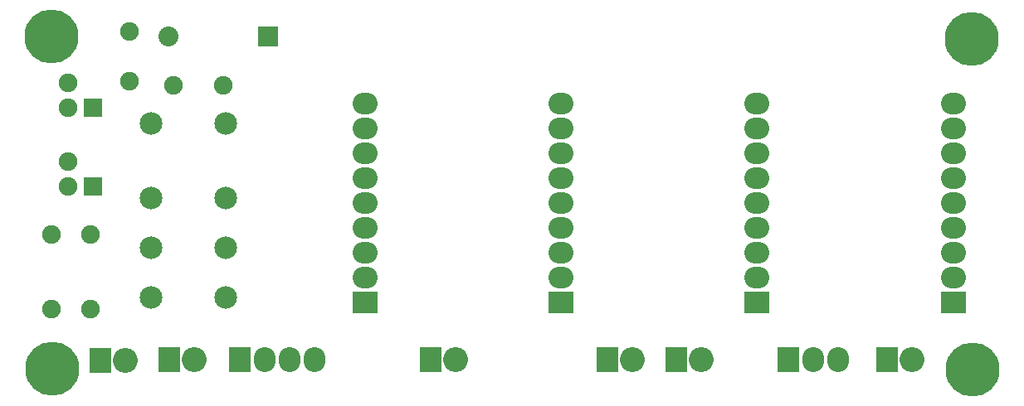
<source format=gts>
G04 #@! TF.FileFunction,Soldermask,Top*
%FSLAX45Y45*%
G04 Gerber Fmt 4.5, Leading zero omitted, Abs format (unit mm)*
G04 Created by KiCad (PCBNEW (2015-01-25 BZR 5388)-product) date Mo 03 Aug 2015 14:20:38 CEST*
%MOMM*%
G01*
G04 APERTURE LIST*
%ADD10C,0.150000*%
%ADD11R,2.308000X2.540000*%
%ADD12O,2.540000X2.540000*%
%ADD13C,5.509260*%
%ADD14C,1.905000*%
%ADD15R,2.032000X2.032000*%
%ADD16C,2.032000*%
%ADD17R,2.540000X2.235200*%
%ADD18O,2.540000X2.235200*%
%ADD19R,2.235200X2.540000*%
%ADD20O,2.235200X2.540000*%
%ADD21R,1.905000X1.905000*%
%ADD22C,2.306320*%
G04 APERTURE END LIST*
D10*
D11*
X20923000Y-9200000D03*
D12*
X21177000Y-9200000D03*
D11*
X18773000Y-9200000D03*
D12*
X19027000Y-9200000D03*
D11*
X18073000Y-9200000D03*
D12*
X18327000Y-9200000D03*
D11*
X16273000Y-9200000D03*
D12*
X16527000Y-9200000D03*
D11*
X13603000Y-9200000D03*
D12*
X13857000Y-9200000D03*
D11*
X12903000Y-9210000D03*
D12*
X13157000Y-9210000D03*
D13*
X21790000Y-5920000D03*
X12410000Y-9290000D03*
X21800000Y-9300000D03*
X12400000Y-5900000D03*
D14*
X14154000Y-6400000D03*
X13646000Y-6400000D03*
X13200000Y-5846000D03*
X13200000Y-6354000D03*
D15*
X14608000Y-5900000D03*
D16*
X13592000Y-5900000D03*
D17*
X15600000Y-8616000D03*
D18*
X15600000Y-8362000D03*
X15600000Y-8108000D03*
X15600000Y-7854000D03*
X15600000Y-7600000D03*
X15600000Y-7346000D03*
X15600000Y-7092000D03*
X15600000Y-6838000D03*
X15600000Y-6584000D03*
D17*
X17600000Y-8616000D03*
D18*
X17600000Y-8362000D03*
X17600000Y-8108000D03*
X17600000Y-7854000D03*
X17600000Y-7600000D03*
X17600000Y-7346000D03*
X17600000Y-7092000D03*
X17600000Y-6838000D03*
X17600000Y-6584000D03*
D19*
X14319000Y-9200000D03*
D20*
X14573000Y-9200000D03*
X14827000Y-9200000D03*
X15081000Y-9200000D03*
D17*
X19600000Y-8616000D03*
D18*
X19600000Y-8362000D03*
X19600000Y-8108000D03*
X19600000Y-7854000D03*
X19600000Y-7600000D03*
X19600000Y-7346000D03*
X19600000Y-7092000D03*
X19600000Y-6838000D03*
X19600000Y-6584000D03*
D17*
X21600000Y-8616000D03*
D18*
X21600000Y-8362000D03*
X21600000Y-8108000D03*
X21600000Y-7854000D03*
X21600000Y-7600000D03*
X21600000Y-7346000D03*
X21600000Y-7092000D03*
X21600000Y-6838000D03*
X21600000Y-6584000D03*
D21*
X12827000Y-7427000D03*
D14*
X12573000Y-7427000D03*
X12573000Y-7173000D03*
D21*
X12827000Y-6627000D03*
D14*
X12573000Y-6627000D03*
X12573000Y-6373000D03*
X12400000Y-7919000D03*
X12400000Y-8681000D03*
X12800000Y-7919000D03*
X12800000Y-8681000D03*
D22*
X14181000Y-8563600D03*
X14181000Y-8055600D03*
X14181000Y-7547600D03*
X13419000Y-8563600D03*
X13419000Y-8055600D03*
X13419000Y-7547600D03*
X14181000Y-6785600D03*
X13419000Y-6785600D03*
D19*
X19916000Y-9200000D03*
D20*
X20170000Y-9200000D03*
X20424000Y-9200000D03*
M02*

</source>
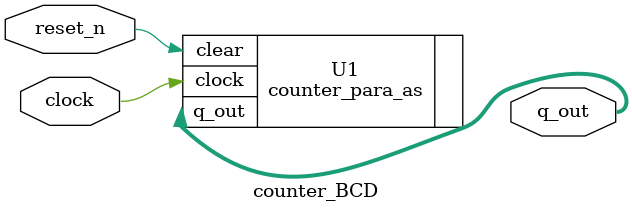
<source format=v>
module counter_BCD(input clock,input reset_n,output [3:0] q_out);
	counter_para_as#(.n(4)) U1 (.clock(clock),.clear(reset_n),.q_out(q_out));
endmodule
</source>
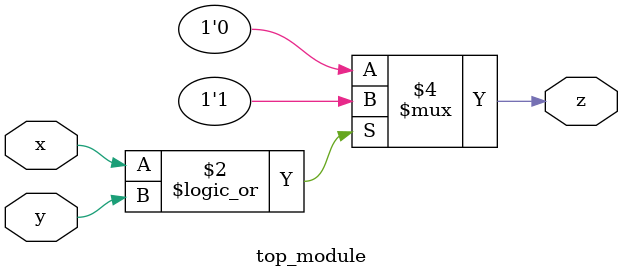
<source format=sv>
module top_module(
	input x,
	input y,
	output z);

	always @(x or y) begin
		if (x || y)
			z <= 1;
		else
			z <= 0;
	end

endmodule

</source>
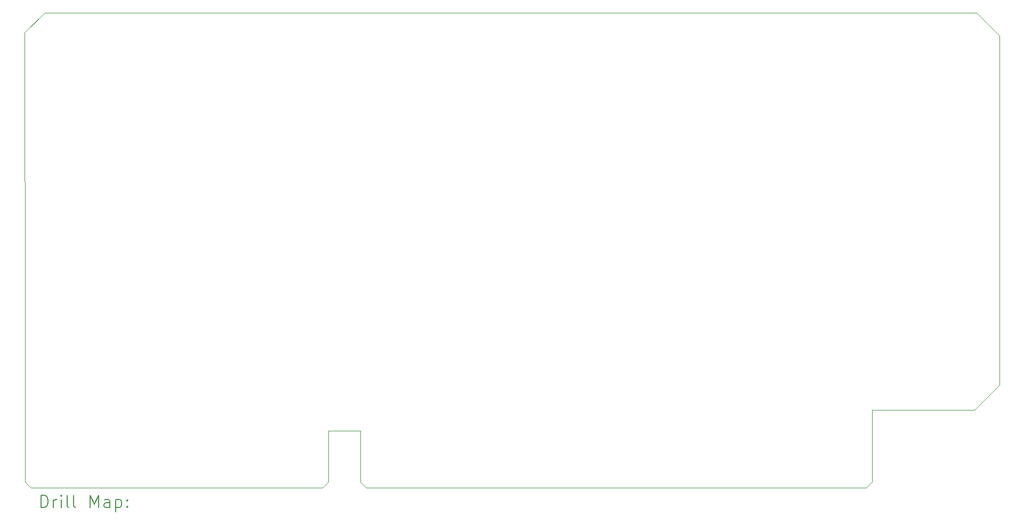
<source format=gbr>
%TF.GenerationSoftware,KiCad,Pcbnew,8.0.5-dirty*%
%TF.CreationDate,2025-01-02T08:28:46-08:00*%
%TF.ProjectId,nightshade,6e696768-7473-4686-9164-652e6b696361,rev?*%
%TF.SameCoordinates,Original*%
%TF.FileFunction,Drillmap*%
%TF.FilePolarity,Positive*%
%FSLAX45Y45*%
G04 Gerber Fmt 4.5, Leading zero omitted, Abs format (unit mm)*
G04 Created by KiCad (PCBNEW 8.0.5-dirty) date 2025-01-02 08:28:46*
%MOMM*%
%LPD*%
G01*
G04 APERTURE LIST*
%ADD10C,0.050000*%
%ADD11C,0.200000*%
G04 APERTURE END LIST*
D10*
X23710000Y-8545000D02*
X23710000Y-14100000D01*
X23315000Y-14495000D01*
X21687500Y-14495000D01*
X21687500Y-15640000D01*
X21592500Y-15735000D01*
X13655000Y-15735000D01*
X13560000Y-15640000D01*
X13560000Y-14825000D01*
X13052500Y-14825000D01*
X13052500Y-15640000D01*
X12957500Y-15735000D01*
X8324998Y-15735000D01*
X8230000Y-15640002D01*
X8230000Y-13199962D01*
X8224013Y-8494479D01*
X8542360Y-8180000D01*
X23345000Y-8180000D01*
X23710000Y-8545000D01*
D11*
X8482290Y-16048984D02*
X8482290Y-15848984D01*
X8482290Y-15848984D02*
X8529909Y-15848984D01*
X8529909Y-15848984D02*
X8558481Y-15858508D01*
X8558481Y-15858508D02*
X8577528Y-15877555D01*
X8577528Y-15877555D02*
X8587052Y-15896603D01*
X8587052Y-15896603D02*
X8596576Y-15934698D01*
X8596576Y-15934698D02*
X8596576Y-15963269D01*
X8596576Y-15963269D02*
X8587052Y-16001365D01*
X8587052Y-16001365D02*
X8577528Y-16020412D01*
X8577528Y-16020412D02*
X8558481Y-16039460D01*
X8558481Y-16039460D02*
X8529909Y-16048984D01*
X8529909Y-16048984D02*
X8482290Y-16048984D01*
X8682290Y-16048984D02*
X8682290Y-15915650D01*
X8682290Y-15953746D02*
X8691814Y-15934698D01*
X8691814Y-15934698D02*
X8701338Y-15925174D01*
X8701338Y-15925174D02*
X8720385Y-15915650D01*
X8720385Y-15915650D02*
X8739433Y-15915650D01*
X8806100Y-16048984D02*
X8806100Y-15915650D01*
X8806100Y-15848984D02*
X8796576Y-15858508D01*
X8796576Y-15858508D02*
X8806100Y-15868031D01*
X8806100Y-15868031D02*
X8815624Y-15858508D01*
X8815624Y-15858508D02*
X8806100Y-15848984D01*
X8806100Y-15848984D02*
X8806100Y-15868031D01*
X8929909Y-16048984D02*
X8910862Y-16039460D01*
X8910862Y-16039460D02*
X8901338Y-16020412D01*
X8901338Y-16020412D02*
X8901338Y-15848984D01*
X9034671Y-16048984D02*
X9015624Y-16039460D01*
X9015624Y-16039460D02*
X9006100Y-16020412D01*
X9006100Y-16020412D02*
X9006100Y-15848984D01*
X9263243Y-16048984D02*
X9263243Y-15848984D01*
X9263243Y-15848984D02*
X9329909Y-15991841D01*
X9329909Y-15991841D02*
X9396576Y-15848984D01*
X9396576Y-15848984D02*
X9396576Y-16048984D01*
X9577528Y-16048984D02*
X9577528Y-15944222D01*
X9577528Y-15944222D02*
X9568005Y-15925174D01*
X9568005Y-15925174D02*
X9548957Y-15915650D01*
X9548957Y-15915650D02*
X9510862Y-15915650D01*
X9510862Y-15915650D02*
X9491814Y-15925174D01*
X9577528Y-16039460D02*
X9558481Y-16048984D01*
X9558481Y-16048984D02*
X9510862Y-16048984D01*
X9510862Y-16048984D02*
X9491814Y-16039460D01*
X9491814Y-16039460D02*
X9482290Y-16020412D01*
X9482290Y-16020412D02*
X9482290Y-16001365D01*
X9482290Y-16001365D02*
X9491814Y-15982317D01*
X9491814Y-15982317D02*
X9510862Y-15972793D01*
X9510862Y-15972793D02*
X9558481Y-15972793D01*
X9558481Y-15972793D02*
X9577528Y-15963269D01*
X9672766Y-15915650D02*
X9672766Y-16115650D01*
X9672766Y-15925174D02*
X9691814Y-15915650D01*
X9691814Y-15915650D02*
X9729909Y-15915650D01*
X9729909Y-15915650D02*
X9748957Y-15925174D01*
X9748957Y-15925174D02*
X9758481Y-15934698D01*
X9758481Y-15934698D02*
X9768005Y-15953746D01*
X9768005Y-15953746D02*
X9768005Y-16010888D01*
X9768005Y-16010888D02*
X9758481Y-16029936D01*
X9758481Y-16029936D02*
X9748957Y-16039460D01*
X9748957Y-16039460D02*
X9729909Y-16048984D01*
X9729909Y-16048984D02*
X9691814Y-16048984D01*
X9691814Y-16048984D02*
X9672766Y-16039460D01*
X9853719Y-16029936D02*
X9863243Y-16039460D01*
X9863243Y-16039460D02*
X9853719Y-16048984D01*
X9853719Y-16048984D02*
X9844195Y-16039460D01*
X9844195Y-16039460D02*
X9853719Y-16029936D01*
X9853719Y-16029936D02*
X9853719Y-16048984D01*
X9853719Y-15925174D02*
X9863243Y-15934698D01*
X9863243Y-15934698D02*
X9853719Y-15944222D01*
X9853719Y-15944222D02*
X9844195Y-15934698D01*
X9844195Y-15934698D02*
X9853719Y-15925174D01*
X9853719Y-15925174D02*
X9853719Y-15944222D01*
M02*

</source>
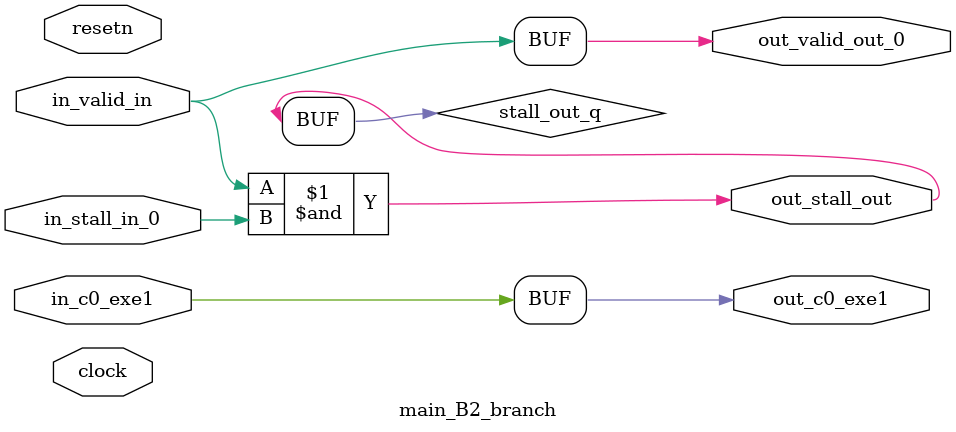
<source format=sv>



(* altera_attribute = "-name AUTO_SHIFT_REGISTER_RECOGNITION OFF; -name MESSAGE_DISABLE 10036; -name MESSAGE_DISABLE 10037; -name MESSAGE_DISABLE 14130; -name MESSAGE_DISABLE 14320; -name MESSAGE_DISABLE 15400; -name MESSAGE_DISABLE 14130; -name MESSAGE_DISABLE 10036; -name MESSAGE_DISABLE 12020; -name MESSAGE_DISABLE 12030; -name MESSAGE_DISABLE 12010; -name MESSAGE_DISABLE 12110; -name MESSAGE_DISABLE 14320; -name MESSAGE_DISABLE 13410; -name MESSAGE_DISABLE 113007; -name MESSAGE_DISABLE 10958" *)
module main_B2_branch (
    input wire [0:0] in_c0_exe1,
    input wire [0:0] in_stall_in_0,
    input wire [0:0] in_valid_in,
    output wire [0:0] out_c0_exe1,
    output wire [0:0] out_stall_out,
    output wire [0:0] out_valid_out_0,
    input wire clock,
    input wire resetn
    );

    wire [0:0] stall_out_q;


    // out_c0_exe1(GPOUT,5)
    assign out_c0_exe1 = in_c0_exe1;

    // stall_out(LOGICAL,8)
    assign stall_out_q = in_valid_in & in_stall_in_0;

    // out_stall_out(GPOUT,6)
    assign out_stall_out = stall_out_q;

    // out_valid_out_0(GPOUT,7)
    assign out_valid_out_0 = in_valid_in;

endmodule

</source>
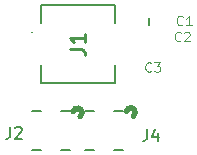
<source format=gbr>
%TF.GenerationSoftware,KiCad,Pcbnew,8.0.2-1*%
%TF.CreationDate,2024-10-11T13:21:46+02:00*%
%TF.ProjectId,PUMA_PCB_REV2,50554d41-5f50-4434-925f-524556322e6b,rev?*%
%TF.SameCoordinates,Original*%
%TF.FileFunction,Legend,Top*%
%TF.FilePolarity,Positive*%
%FSLAX46Y46*%
G04 Gerber Fmt 4.6, Leading zero omitted, Abs format (unit mm)*
G04 Created by KiCad (PCBNEW 8.0.2-1) date 2024-10-11 13:21:46*
%MOMM*%
%LPD*%
G01*
G04 APERTURE LIST*
%ADD10C,0.120000*%
%ADD11C,0.150000*%
%ADD12C,0.254000*%
%ADD13C,0.152400*%
%ADD14C,0.508000*%
%ADD15C,0.200000*%
%ADD16C,0.100000*%
G04 APERTURE END LIST*
D10*
X108719239Y-87141112D02*
X108681143Y-87179208D01*
X108681143Y-87179208D02*
X108566858Y-87217303D01*
X108566858Y-87217303D02*
X108490667Y-87217303D01*
X108490667Y-87217303D02*
X108376381Y-87179208D01*
X108376381Y-87179208D02*
X108300191Y-87103017D01*
X108300191Y-87103017D02*
X108262096Y-87026827D01*
X108262096Y-87026827D02*
X108224000Y-86874446D01*
X108224000Y-86874446D02*
X108224000Y-86760160D01*
X108224000Y-86760160D02*
X108262096Y-86607779D01*
X108262096Y-86607779D02*
X108300191Y-86531588D01*
X108300191Y-86531588D02*
X108376381Y-86455398D01*
X108376381Y-86455398D02*
X108490667Y-86417303D01*
X108490667Y-86417303D02*
X108566858Y-86417303D01*
X108566858Y-86417303D02*
X108681143Y-86455398D01*
X108681143Y-86455398D02*
X108719239Y-86493493D01*
X109024000Y-86493493D02*
X109062096Y-86455398D01*
X109062096Y-86455398D02*
X109138286Y-86417303D01*
X109138286Y-86417303D02*
X109328762Y-86417303D01*
X109328762Y-86417303D02*
X109404953Y-86455398D01*
X109404953Y-86455398D02*
X109443048Y-86493493D01*
X109443048Y-86493493D02*
X109481143Y-86569684D01*
X109481143Y-86569684D02*
X109481143Y-86645874D01*
X109481143Y-86645874D02*
X109443048Y-86760160D01*
X109443048Y-86760160D02*
X108985905Y-87217303D01*
X108985905Y-87217303D02*
X109481143Y-87217303D01*
X106219239Y-89717644D02*
X106181143Y-89755740D01*
X106181143Y-89755740D02*
X106066858Y-89793835D01*
X106066858Y-89793835D02*
X105990667Y-89793835D01*
X105990667Y-89793835D02*
X105876381Y-89755740D01*
X105876381Y-89755740D02*
X105800191Y-89679549D01*
X105800191Y-89679549D02*
X105762096Y-89603359D01*
X105762096Y-89603359D02*
X105724000Y-89450978D01*
X105724000Y-89450978D02*
X105724000Y-89336692D01*
X105724000Y-89336692D02*
X105762096Y-89184311D01*
X105762096Y-89184311D02*
X105800191Y-89108120D01*
X105800191Y-89108120D02*
X105876381Y-89031930D01*
X105876381Y-89031930D02*
X105990667Y-88993835D01*
X105990667Y-88993835D02*
X106066858Y-88993835D01*
X106066858Y-88993835D02*
X106181143Y-89031930D01*
X106181143Y-89031930D02*
X106219239Y-89070025D01*
X106485905Y-88993835D02*
X106981143Y-88993835D01*
X106981143Y-88993835D02*
X106714477Y-89298597D01*
X106714477Y-89298597D02*
X106828762Y-89298597D01*
X106828762Y-89298597D02*
X106904953Y-89336692D01*
X106904953Y-89336692D02*
X106943048Y-89374787D01*
X106943048Y-89374787D02*
X106981143Y-89450978D01*
X106981143Y-89450978D02*
X106981143Y-89641454D01*
X106981143Y-89641454D02*
X106943048Y-89717644D01*
X106943048Y-89717644D02*
X106904953Y-89755740D01*
X106904953Y-89755740D02*
X106828762Y-89793835D01*
X106828762Y-89793835D02*
X106600191Y-89793835D01*
X106600191Y-89793835D02*
X106524000Y-89755740D01*
X106524000Y-89755740D02*
X106485905Y-89717644D01*
D11*
X94266666Y-94454819D02*
X94266666Y-95169104D01*
X94266666Y-95169104D02*
X94219047Y-95311961D01*
X94219047Y-95311961D02*
X94123809Y-95407200D01*
X94123809Y-95407200D02*
X93980952Y-95454819D01*
X93980952Y-95454819D02*
X93885714Y-95454819D01*
X94695238Y-94550057D02*
X94742857Y-94502438D01*
X94742857Y-94502438D02*
X94838095Y-94454819D01*
X94838095Y-94454819D02*
X95076190Y-94454819D01*
X95076190Y-94454819D02*
X95171428Y-94502438D01*
X95171428Y-94502438D02*
X95219047Y-94550057D01*
X95219047Y-94550057D02*
X95266666Y-94645295D01*
X95266666Y-94645295D02*
X95266666Y-94740533D01*
X95266666Y-94740533D02*
X95219047Y-94883390D01*
X95219047Y-94883390D02*
X94647619Y-95454819D01*
X94647619Y-95454819D02*
X95266666Y-95454819D01*
D10*
X108866667Y-85787664D02*
X108828571Y-85825760D01*
X108828571Y-85825760D02*
X108714286Y-85863855D01*
X108714286Y-85863855D02*
X108638095Y-85863855D01*
X108638095Y-85863855D02*
X108523809Y-85825760D01*
X108523809Y-85825760D02*
X108447619Y-85749569D01*
X108447619Y-85749569D02*
X108409524Y-85673379D01*
X108409524Y-85673379D02*
X108371428Y-85520998D01*
X108371428Y-85520998D02*
X108371428Y-85406712D01*
X108371428Y-85406712D02*
X108409524Y-85254331D01*
X108409524Y-85254331D02*
X108447619Y-85178140D01*
X108447619Y-85178140D02*
X108523809Y-85101950D01*
X108523809Y-85101950D02*
X108638095Y-85063855D01*
X108638095Y-85063855D02*
X108714286Y-85063855D01*
X108714286Y-85063855D02*
X108828571Y-85101950D01*
X108828571Y-85101950D02*
X108866667Y-85140045D01*
X109628571Y-85863855D02*
X109171428Y-85863855D01*
X109400000Y-85863855D02*
X109400000Y-85063855D01*
X109400000Y-85063855D02*
X109323809Y-85178140D01*
X109323809Y-85178140D02*
X109247619Y-85254331D01*
X109247619Y-85254331D02*
X109171428Y-85292426D01*
D12*
X99323467Y-87850209D02*
X100230610Y-87850209D01*
X100230610Y-87850209D02*
X100412038Y-87910686D01*
X100412038Y-87910686D02*
X100532991Y-88031638D01*
X100532991Y-88031638D02*
X100593467Y-88213067D01*
X100593467Y-88213067D02*
X100593467Y-88334019D01*
X100593467Y-86580209D02*
X100593467Y-87305924D01*
X100593467Y-86943067D02*
X99323467Y-86943067D01*
X99323467Y-86943067D02*
X99504895Y-87064019D01*
X99504895Y-87064019D02*
X99625848Y-87184971D01*
X99625848Y-87184971D02*
X99686324Y-87305924D01*
D11*
X105866666Y-94654819D02*
X105866666Y-95369104D01*
X105866666Y-95369104D02*
X105819047Y-95511961D01*
X105819047Y-95511961D02*
X105723809Y-95607200D01*
X105723809Y-95607200D02*
X105580952Y-95654819D01*
X105580952Y-95654819D02*
X105485714Y-95654819D01*
X106771428Y-94988152D02*
X106771428Y-95654819D01*
X106533333Y-94607200D02*
X106295238Y-95321485D01*
X106295238Y-95321485D02*
X106914285Y-95321485D01*
D13*
%TO.C,J2*%
X96084168Y-96449033D02*
X96881728Y-96449033D01*
X96881728Y-93096233D02*
X96084168Y-93096233D01*
X98537808Y-96449033D02*
X99335368Y-96449033D01*
X99335368Y-93096233D02*
X98537808Y-93096233D01*
D14*
X99603877Y-93157193D02*
G75*
G02*
X100351368Y-93261333I366491J-104140D01*
G01*
X100351368Y-93261333D02*
G75*
G02*
X100203313Y-93562825I-381000J0D01*
G01*
D15*
%TO.C,C1*%
X106013879Y-85800000D02*
X106013879Y-85200000D01*
D16*
%TO.C,J1*%
X96019149Y-86426877D02*
X96019149Y-86426877D01*
X96119149Y-86426877D02*
X96119149Y-86426877D01*
D15*
X96869149Y-84101877D02*
X103169149Y-84101877D01*
X96869149Y-85626877D02*
X96869149Y-84101877D01*
X96869149Y-89226877D02*
X96869149Y-90751877D01*
X96869149Y-90751877D02*
X103169149Y-90751877D01*
X103169149Y-84101877D02*
X103169149Y-85626877D01*
X103169149Y-90751877D02*
X103169149Y-89226877D01*
D16*
X96019149Y-86426877D02*
G75*
G02*
X96119149Y-86426877I50000J0D01*
G01*
X96119149Y-86426877D02*
G75*
G02*
X96019149Y-86426877I-50000J0D01*
G01*
D13*
%TO.C,J4*%
X100597600Y-96426400D02*
X101395160Y-96426400D01*
X101395160Y-93073600D02*
X100597600Y-93073600D01*
X103051240Y-96426400D02*
X103848800Y-96426400D01*
X103848800Y-93073600D02*
X103051240Y-93073600D01*
D14*
X104117309Y-93134560D02*
G75*
G02*
X104864800Y-93238700I366491J-104140D01*
G01*
X104864800Y-93238700D02*
G75*
G02*
X104716745Y-93540192I-381000J0D01*
G01*
%TD*%
M02*

</source>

----------

*About this exercise*:
In the listing above, the lines from the one containing "X108523809Y-85825760D01*" through the one containing "X109171428Y-85863855D01*" must be set down exactly, with no other lines.

*Solution to this task*:
X108523809Y-85825760D01*
X108523809Y-85825760D02*
X108447619Y-85749569D01*
X108447619Y-85749569D02*
X108409524Y-85673379D01*
X108409524Y-85673379D02*
X108371428Y-85520998D01*
X108371428Y-85520998D02*
X108371428Y-85406712D01*
X108371428Y-85406712D02*
X108409524Y-85254331D01*
X108409524Y-85254331D02*
X108447619Y-85178140D01*
X108447619Y-85178140D02*
X108523809Y-85101950D01*
X108523809Y-85101950D02*
X108638095Y-85063855D01*
X108638095Y-85063855D02*
X108714286Y-85063855D01*
X108714286Y-85063855D02*
X108828571Y-85101950D01*
X108828571Y-85101950D02*
X108866667Y-85140045D01*
X109628571Y-85863855D02*
X109171428Y-85863855D01*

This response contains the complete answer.